NYU Winthrop Hospital’s HCM Center is dedicated to helping patients and families coordinate the best care available, and strives to forge a committed, caring, lifelong relationship with each patient.
Hypertrophic cardiomyopathy (HCM) is an inherited disease that can appear without warning or without obvious family history. HCM affects 1 in 500 individuals across all age groups, both genders and every race. In general, one half of all offspring of a known HCM patient will inherit the gene, although when and how the disease manifests itself is highly variable.
HCM is characterized by myocardial disarray, which creates abnormalities in the heart muscle fibers and makes accurate diagnosis and treatment important. HCM often involves:
- excessive thickening of the inter-ventricular septum or other areas
- increased left ventricular stiffness (diastolic function abnormality)
- left ventricular outflow tract (LVOT) obstruction
- mitral valve regurgitation
- pulmonary hypertension
- heart failure (with or without congestion)
- risk of sudden cardiac death (ventricular tachycardia)
HCM Involves a Diverse Range of Symptoms
The clinical presentation of HCM is diverse, ranging from individuals with no apparent symptoms to those with:
- disabling symptoms of heart failure
- exercise intolerance and fatigue
- shortness of breath (dyspnea)
- chest pain
- lightheadedness or passing out (syncope)
HCM is the most common cause of sudden cardiac death in individuals under 30 who appear otherwise healthy. A conclusive diagnosis, which may include genetic testing, is vital to the prognosis and determination of treatment options.

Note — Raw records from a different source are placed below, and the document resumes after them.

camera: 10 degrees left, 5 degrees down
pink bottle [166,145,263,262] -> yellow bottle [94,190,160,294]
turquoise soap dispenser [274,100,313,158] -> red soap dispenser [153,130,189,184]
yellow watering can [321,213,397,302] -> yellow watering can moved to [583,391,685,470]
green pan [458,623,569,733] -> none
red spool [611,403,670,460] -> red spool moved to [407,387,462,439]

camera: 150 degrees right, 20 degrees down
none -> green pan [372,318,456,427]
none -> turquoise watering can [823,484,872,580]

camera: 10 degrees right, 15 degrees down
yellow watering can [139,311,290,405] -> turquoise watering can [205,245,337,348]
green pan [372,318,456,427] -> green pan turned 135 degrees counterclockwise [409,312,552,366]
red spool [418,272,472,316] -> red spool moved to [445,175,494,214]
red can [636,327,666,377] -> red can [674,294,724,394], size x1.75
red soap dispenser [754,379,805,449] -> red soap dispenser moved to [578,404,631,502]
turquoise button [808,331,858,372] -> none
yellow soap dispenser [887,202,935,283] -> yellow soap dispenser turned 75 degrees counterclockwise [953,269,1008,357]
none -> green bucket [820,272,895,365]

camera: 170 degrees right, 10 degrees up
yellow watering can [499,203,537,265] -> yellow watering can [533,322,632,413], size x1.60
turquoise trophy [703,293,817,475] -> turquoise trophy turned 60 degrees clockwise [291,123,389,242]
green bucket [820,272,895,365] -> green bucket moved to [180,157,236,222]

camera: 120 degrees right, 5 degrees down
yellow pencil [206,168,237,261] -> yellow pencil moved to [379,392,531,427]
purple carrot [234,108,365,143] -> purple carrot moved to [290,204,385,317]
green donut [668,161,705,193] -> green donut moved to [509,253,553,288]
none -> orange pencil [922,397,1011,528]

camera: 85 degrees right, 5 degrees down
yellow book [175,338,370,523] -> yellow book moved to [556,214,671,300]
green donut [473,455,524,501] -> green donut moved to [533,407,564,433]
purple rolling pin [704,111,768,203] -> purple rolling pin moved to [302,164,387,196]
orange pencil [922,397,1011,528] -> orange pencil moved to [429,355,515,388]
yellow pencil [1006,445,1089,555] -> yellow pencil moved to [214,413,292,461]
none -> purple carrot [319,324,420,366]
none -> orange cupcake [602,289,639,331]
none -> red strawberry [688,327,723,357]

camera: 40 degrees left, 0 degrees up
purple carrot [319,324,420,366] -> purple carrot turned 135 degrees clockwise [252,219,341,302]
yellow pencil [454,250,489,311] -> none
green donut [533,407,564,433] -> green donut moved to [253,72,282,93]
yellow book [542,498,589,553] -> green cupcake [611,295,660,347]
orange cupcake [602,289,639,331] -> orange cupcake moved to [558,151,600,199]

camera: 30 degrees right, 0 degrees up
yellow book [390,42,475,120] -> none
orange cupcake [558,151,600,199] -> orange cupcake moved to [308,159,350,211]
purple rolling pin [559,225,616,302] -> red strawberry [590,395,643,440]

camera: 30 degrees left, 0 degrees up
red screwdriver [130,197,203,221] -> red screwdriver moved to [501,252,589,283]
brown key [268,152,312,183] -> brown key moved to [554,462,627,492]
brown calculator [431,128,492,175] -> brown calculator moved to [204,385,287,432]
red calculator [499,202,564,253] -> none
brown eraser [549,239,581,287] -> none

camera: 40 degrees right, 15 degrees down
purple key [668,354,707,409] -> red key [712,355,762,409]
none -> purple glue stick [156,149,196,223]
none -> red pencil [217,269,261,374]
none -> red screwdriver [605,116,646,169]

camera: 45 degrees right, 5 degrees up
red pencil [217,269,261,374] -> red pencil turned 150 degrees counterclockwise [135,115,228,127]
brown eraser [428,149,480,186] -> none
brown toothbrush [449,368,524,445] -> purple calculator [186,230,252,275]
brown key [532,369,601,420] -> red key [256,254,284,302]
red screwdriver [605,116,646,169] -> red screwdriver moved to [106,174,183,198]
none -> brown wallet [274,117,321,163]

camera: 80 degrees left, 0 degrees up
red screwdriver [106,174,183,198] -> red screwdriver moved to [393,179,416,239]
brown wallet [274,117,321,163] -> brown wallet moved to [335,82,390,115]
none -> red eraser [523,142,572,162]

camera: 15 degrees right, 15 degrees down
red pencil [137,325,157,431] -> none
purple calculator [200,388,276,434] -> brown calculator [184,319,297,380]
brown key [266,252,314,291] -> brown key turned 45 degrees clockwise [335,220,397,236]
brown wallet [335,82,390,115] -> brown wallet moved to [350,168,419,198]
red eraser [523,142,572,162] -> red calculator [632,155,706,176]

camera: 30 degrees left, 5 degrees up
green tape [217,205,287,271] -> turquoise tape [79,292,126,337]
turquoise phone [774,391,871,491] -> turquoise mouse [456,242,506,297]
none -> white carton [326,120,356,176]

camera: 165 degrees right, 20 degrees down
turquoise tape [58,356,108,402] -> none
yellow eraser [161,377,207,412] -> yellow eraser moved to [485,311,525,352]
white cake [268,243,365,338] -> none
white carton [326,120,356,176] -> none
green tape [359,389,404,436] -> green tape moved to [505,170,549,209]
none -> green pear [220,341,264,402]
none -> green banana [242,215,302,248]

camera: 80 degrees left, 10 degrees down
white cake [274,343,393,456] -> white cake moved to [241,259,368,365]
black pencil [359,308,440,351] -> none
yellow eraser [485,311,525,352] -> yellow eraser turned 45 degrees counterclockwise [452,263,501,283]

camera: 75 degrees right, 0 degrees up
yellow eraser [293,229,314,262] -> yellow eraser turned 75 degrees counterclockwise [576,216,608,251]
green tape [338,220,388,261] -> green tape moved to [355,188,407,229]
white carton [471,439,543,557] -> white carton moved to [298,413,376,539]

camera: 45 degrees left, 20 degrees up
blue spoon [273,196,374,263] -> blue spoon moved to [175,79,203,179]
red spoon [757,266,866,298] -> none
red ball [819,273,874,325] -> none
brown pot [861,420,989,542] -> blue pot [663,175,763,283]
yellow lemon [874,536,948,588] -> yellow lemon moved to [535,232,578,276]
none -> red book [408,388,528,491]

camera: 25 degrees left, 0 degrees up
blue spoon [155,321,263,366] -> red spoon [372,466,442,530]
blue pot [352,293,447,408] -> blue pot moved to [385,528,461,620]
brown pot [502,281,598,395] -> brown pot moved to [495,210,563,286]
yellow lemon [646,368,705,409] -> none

While diagnosis traditionally involves an echocardiogram, the subtleties of the disease manifestations may be difficult to discern, requiring comprehensive focused echocardiographic evaluations using multiple views. When echocardiogram is inconclusive or suspicious for severe thickening or apical variant, cardiac MRI may be required. Other diagnostic testing may include periodic Holter monitoring, stress testing, and cardiac catheterization.
Although there is no cure, most patients with symptoms can be managed with:
- appropriate education and lifestyle modification
- medical and pharmacologic therapy, including beta-blockers, calcium antagonists, anti-arrhythmic drugs and anticoagulants
- pacemaker therapy
- implantation of an internal cardioverter defibrillator (ICD) to prevent sudden cardiac death
When symptoms persist despite the above measures, surgical myectomy or catheter-based alcohol septal ablation (ASA) may be used to:
- reduce the size of the thickened septum
- enlarge the ventricular outflow tract
- eliminate obstruction and mitral regurgitation
- improve diastolic function
- improve pulmonary hypertension
- improve heart failure symptoms
HCM is an inherited disease, and it is not enough to simply treat the patient. All blood relatives must be evaluated by genetic testing or echocardiogram— the latter at routine intervals regardless of initial results — and all children need to be evaluated by pediatric cardiologists specializing in the disease.